Türkiye’nin HTŞ ile Kürtler arasındaki herhangi bir ittifaka şüphe ve endişeyle bakması muhtemeldir. Ankara, Kürtlerin güç konsolidasyonunu önlemek ve kazanımlarını ortadan kaldırmak için askeri operasyonları yoğunlaştırarak, HTŞ’nin bu taktiksel yaklaşımını boşa çıkarmaya çalışabilir.
Cihatçı grupların Şam’da kontrolü ele geçirmelerinin ardından, Kürtlerle müzakerelere nasıl yaklaşacakları, yeni Suriye’nin oluşumunda Kürtlerle yetki ve güç paylaşımında bulunup bulunmayacakları belirsizdir. Türkiye, yeni Suriye’nin inşasında belirleyici aktör olursa, bu durum Kürtlerin kazanımlarının ortadan kaldırılmasına yönelik bir sürece dönüşebilir. Uluslararası toplum ise, büyük ölçüde HTŞ’nin yönetimdeki eylemlerine, sivillere yönelik muamelesine ve özellikle İsrail’e karşı tutumuna bağlı olarak hareket edecektir.
Bu süreçte, Kürtlerin kazanımlarının korunması ve kalıcı hale getirilme mücadelesi, Türkiye’nin bu mücadeleye karşı alacağı tutum, uluslararası toplum tarafından mercek altında tutulmaya devam edecektir. ABD ve İsrail’in bölgedeki politikaları, hem Kürtler hem de yeni Suriye’nin şekillenmesi açısından belirleyici unsurlar olması muhtemeldir. Dolayısıyla, Suriye’nin geleceği, yalnızca yerel aktörlerin değil, aynı zamanda uluslararası aktörlerin de iş birliği ve çabalarıyla belirlenecektir.

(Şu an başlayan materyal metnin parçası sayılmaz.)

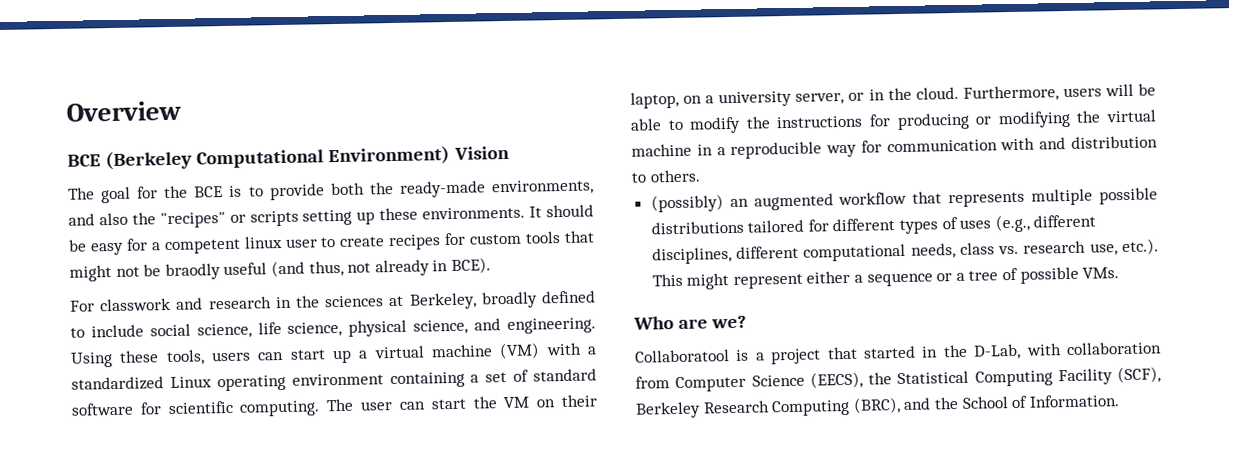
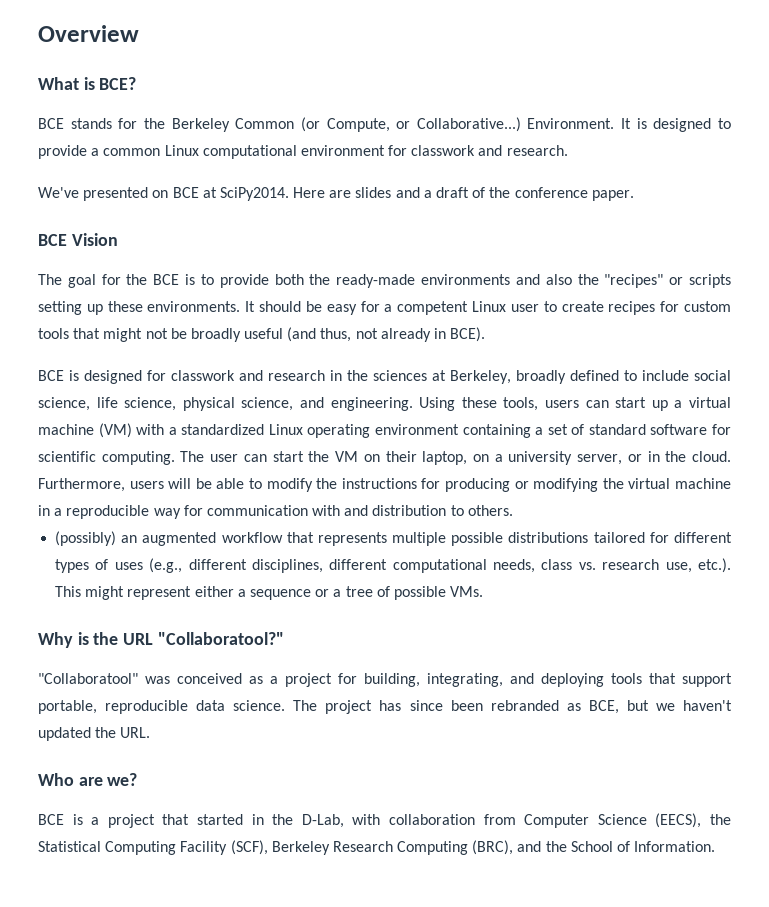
[67,145,451,171] BCE (Berkeley Computational Environment) -> [38,77,137,90] [38,117,731,132] [38,145,568,159] [38,187,634,201] [38,234,67,246] What is BCE? // BCE stands for the Berkeley Common (or Compute, or Collaborative...) Environment. It is designed to provide a common Linux computational environment for classwork and research. // We've presented on BCE at SciPy2014. Here are slides and a draft of the conference paper. // BCE
[490,179,594,196] environments, -> [421,274,511,285] environments
[243,235,283,249] linux -> [472,301,507,312] Linux
[164,263,221,281] braodly -> [190,328,241,342] broadly
[70,300,95,312] For -> [38,370,166,384] BCE is designed for
(1120, 273) none -> [38,632,284,648] [38,673,732,687] [38,700,732,714] [38,727,151,741] // Why is the URL "Collaboratool?" // "Collaboratool" was conceived as a project for building, integrating, and deploying tools that support portable, reproducible data science. The project has since been rebranded as BCE, but we haven't updated the URL.
[635,349,730,363] Collaboratool -> [38,814,64,825] BCE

Suriye’deki güç dengesinin değişmesiyle birlikte, sosyal medyada birçok Suriye haritası paylaşılıyor ve federal bir Suriye’nin inşasından bahsediliyor. Hatırlatmakta yarar var: Saddam devrildiği zaman Bağdat’ın kontrolünü Peşmerge sağlıyordu ve Bağdat’ın anahtarı Kürtlerin elindeydi. Ortadoğu’nun en ‘ileri’ federal devlet örneği olarak Irak’ta Kürtlerin başına getirilenleri unutmadan Suriye sahasına bakmayı öneriyorum. Her şey daha çok erken; soğukkanlı ve ihtiyatlı olmak gerekir. Henüz bu oyun bitmedi, aksine yeni bir dönem başlıyor.